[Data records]
## Start

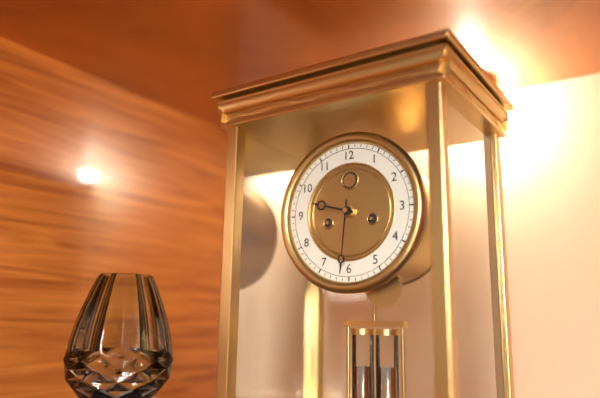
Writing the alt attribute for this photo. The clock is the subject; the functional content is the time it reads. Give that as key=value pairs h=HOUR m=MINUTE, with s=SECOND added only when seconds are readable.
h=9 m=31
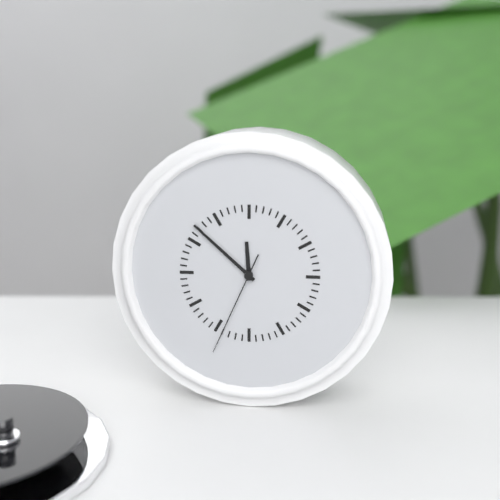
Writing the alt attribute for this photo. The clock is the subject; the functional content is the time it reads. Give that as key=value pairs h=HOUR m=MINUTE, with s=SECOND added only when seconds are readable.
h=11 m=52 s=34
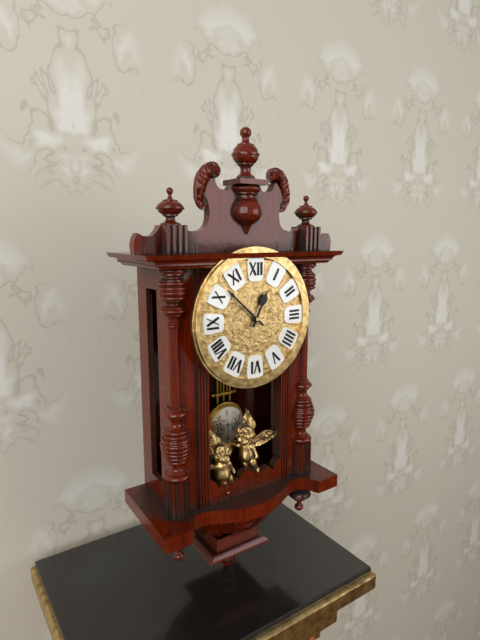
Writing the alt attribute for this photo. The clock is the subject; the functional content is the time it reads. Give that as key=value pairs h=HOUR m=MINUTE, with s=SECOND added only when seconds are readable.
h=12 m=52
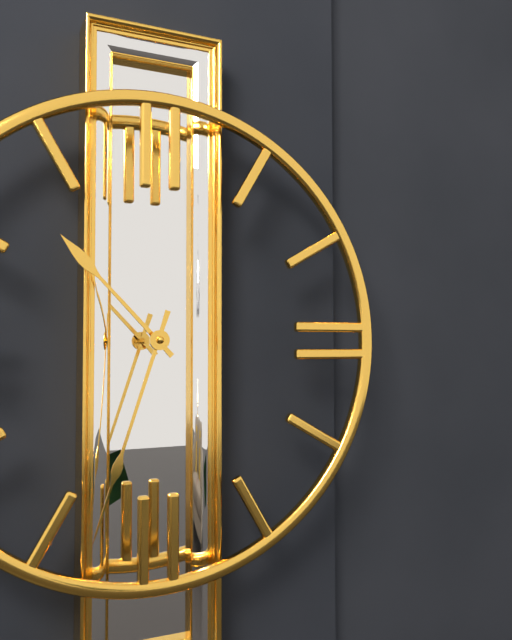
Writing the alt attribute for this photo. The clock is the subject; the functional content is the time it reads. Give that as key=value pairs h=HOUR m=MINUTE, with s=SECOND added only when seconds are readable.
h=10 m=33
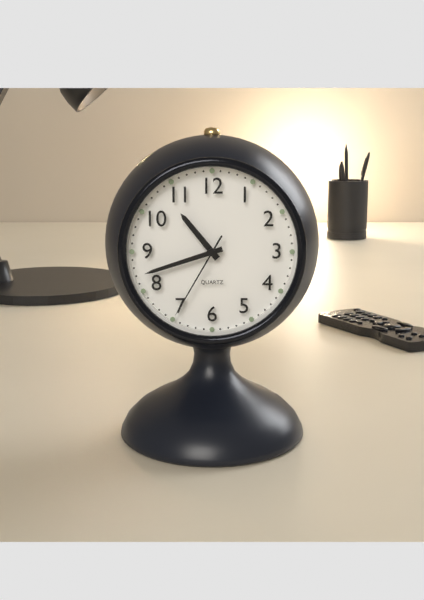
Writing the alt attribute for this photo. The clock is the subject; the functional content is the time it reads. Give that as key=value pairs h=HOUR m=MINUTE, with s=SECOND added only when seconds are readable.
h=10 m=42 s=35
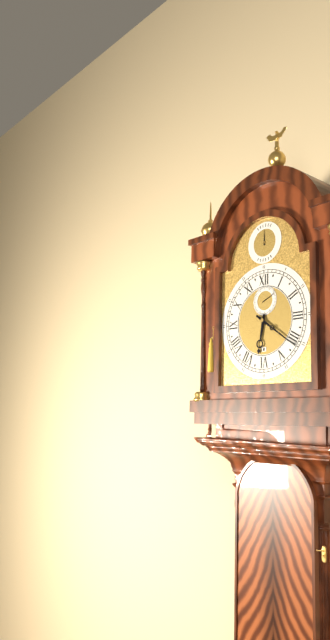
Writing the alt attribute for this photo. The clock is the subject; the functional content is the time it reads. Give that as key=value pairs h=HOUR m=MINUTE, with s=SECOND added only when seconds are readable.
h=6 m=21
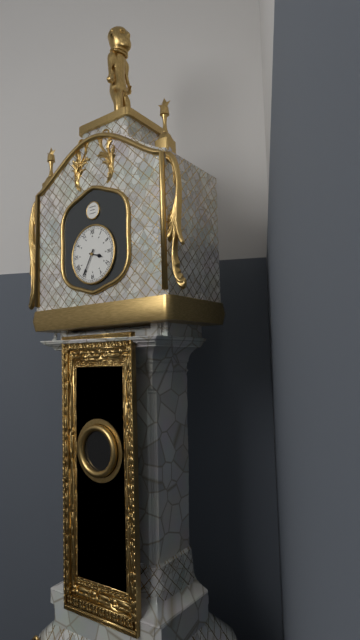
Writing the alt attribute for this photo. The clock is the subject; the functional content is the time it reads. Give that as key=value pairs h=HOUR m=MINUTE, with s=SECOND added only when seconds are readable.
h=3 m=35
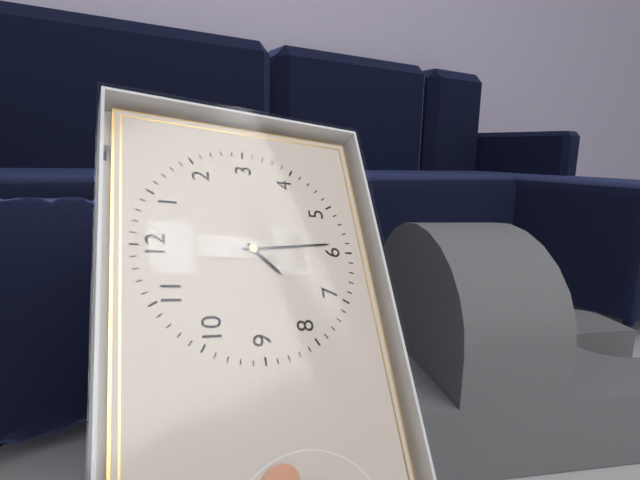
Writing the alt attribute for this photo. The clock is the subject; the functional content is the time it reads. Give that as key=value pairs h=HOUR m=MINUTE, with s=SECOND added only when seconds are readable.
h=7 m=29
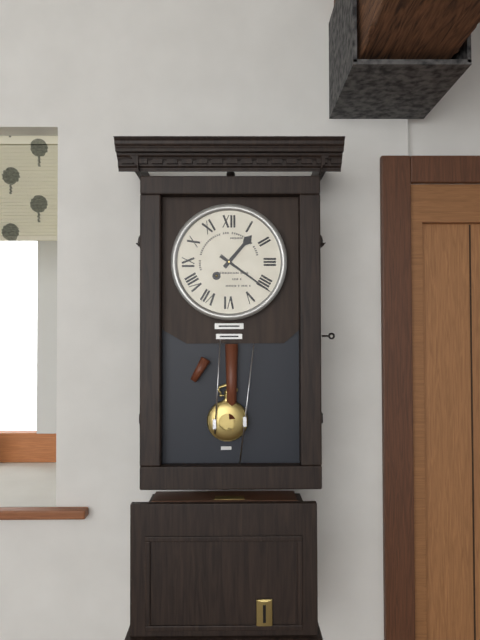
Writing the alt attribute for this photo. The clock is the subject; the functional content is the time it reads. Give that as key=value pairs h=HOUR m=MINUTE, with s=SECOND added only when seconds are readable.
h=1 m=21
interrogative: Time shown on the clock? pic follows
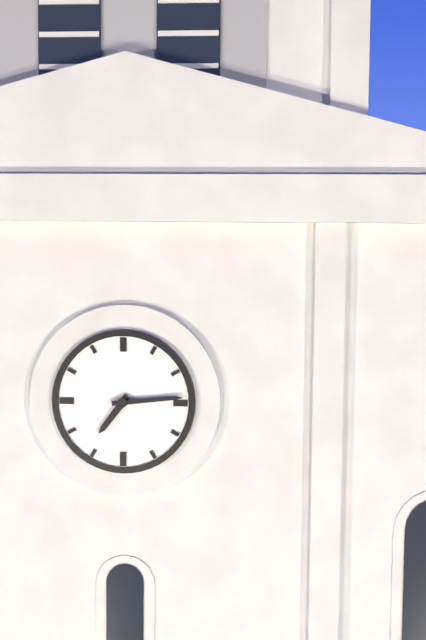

## End

### [Task brief]
Find each line in the data above that contains the word "shown" and copy those lines out in full.

### [Exercise result]
interrogative: Time shown on the clock? pic follows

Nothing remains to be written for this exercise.